8. Cumhurbaşkanı Süleyman Demirel’in danışmanı Cüneyt Arcayürek, 2002’de yayınlanan ‘Çankaya Muhalefeti’ kitabında, Türkiye'yi İran ile savaşın eşiğine getiren bir krizden söz etmişti:
“Başbakan Tansu Çiller, PKK'nın İran'da barındığı ve Türkiye'ye sızdığı noktaları hava operasyonuyla vurmayı düşünüyordu. Demirel, Çiller'den İran lideri Rafsancani ile konuşmasını istedi. Rafsancani de Çiller'e ‘Bizim topraklarımızda toplu PKK yok. Bu bilgileri size ABD veriyor’ dedi. Çiller'in kafasına İran'a saldırmayı (Hava Kuvvetleri Komutanı Org. Ahmet) Çörekçi Paşa sokmuş. Ama Demirel karşı çıkınca Türkiye'nin ilk İsrail tarzı sınır ötesi harekatı önlenmiş oldu.”
Yakın tarihe ilgisi ve fikri takibini takdir ettiğim meslektaşım Abdülkadir Selvi de 2012’de, dönemin Dışişleri Bakanı Hikmet Çetin’in olaya ilişkin tanıklığını aktarırken, “Önce bir harita getiriliyor, Türkiye'nin hemen dibinde denilen PKK kamplarının 300 kilometre içeride olduğu tespit ediliyor. Böylece İran'la savaşın eşiğinden dönülüyor” diye yazdı.
Bu anekdotların akıllara düşürdüğü soru hala cevapsız:
ABD, ‘PKK kampı’ diye Devrim Muhafızları’nın karargahlarının koordinatlarını vererek, İran’a operasyon için Türkiye’yi mi kullanacaktı?
Böylesi bir operasyondan ‘siyaset’ sorumlu olacak, ancak ‘asker’ sadece emri yerine getirmiş sayılacak; ‘gerçek adres’ ise hiç görünmeyecek ama istediği sonucu alacaktı!
***
Peki, Arcayürek neden özellikle ‘İsrail tarzı bir operasyon’ ifadesini kullandı?
‘İsrail tarzı’, 1995’ten 12 yıl sonra, 2007’de Bülent Alirıza’nın bana bahsettiği gibi ‘uzaktan füzeler ve bombardıman uçaklarıyla’ yapılacak bir operasyonu ifade ediyor.
Zira İsrail bu tip operasyonları Suriye’ye yönelik olarak yapıyordu, halen de yapıyor. Hedefleri de hayli benzer: Suriye’nin ‘kimyasal silah’ tesisleri ve İran destekli Hizbullah karargahları!
Bu konuları yakından takip edenler, İran’a bu tür bir ‘oldubitti operasyonu’ için iki iddiayı daha hatırlayacaklardır.

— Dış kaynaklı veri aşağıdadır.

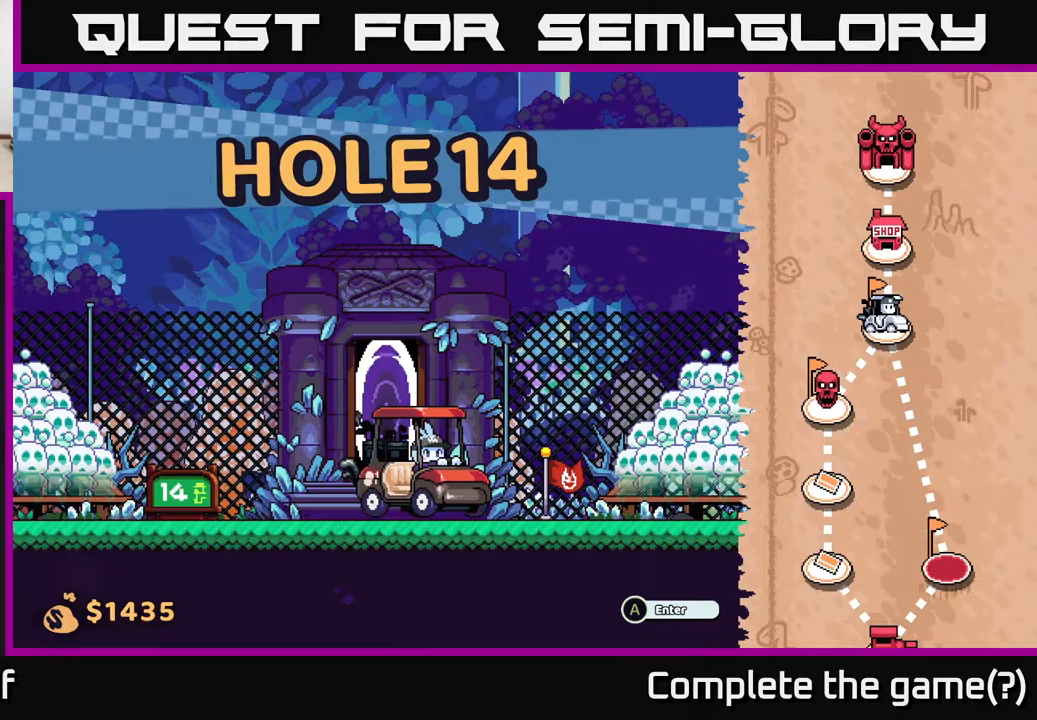
{"buttons": [], "left_stick": "center", "right_stick": "center", "events": [[250, "A", "down"], [350, "A", "up"]]}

İlki biraz eskiye dayanıyor: “Bu operasyonu İsrail yapacak, ardından ABD ve AB devreye girerek ‘ambargoların hafifletilmesi’ teklifiyle İran yumuşatılacak, karşılık vermesi önlenecek.”
İkinci formül ise daha yakın tarihlerde ortaya çıktı: “İsrail riske girmeyecek. Buna ABD-İsrail ittifakına katılan Birleşik Arap Emirlikleri talip.”
Elbette bunlar ‘iddia’.
Ama Demirel’e atfedilen bir sözle bağlayayım; “Allah yakışan ithamdan saklasın!”
ABD’nin 1995’te Türkiye’de bazı asker kişileri İran’ı vurmak için ‘motive etmiş’ olma ihtimali de böyle bir iddia.
Zira, Türkiye’de bazı asker kişilerin bazı fikir ve girişimlerinin ‘ABD mihraklı’ olmasına yabancı değiliz.
‘Eldiven’ varsa elini kirletmemek esastır.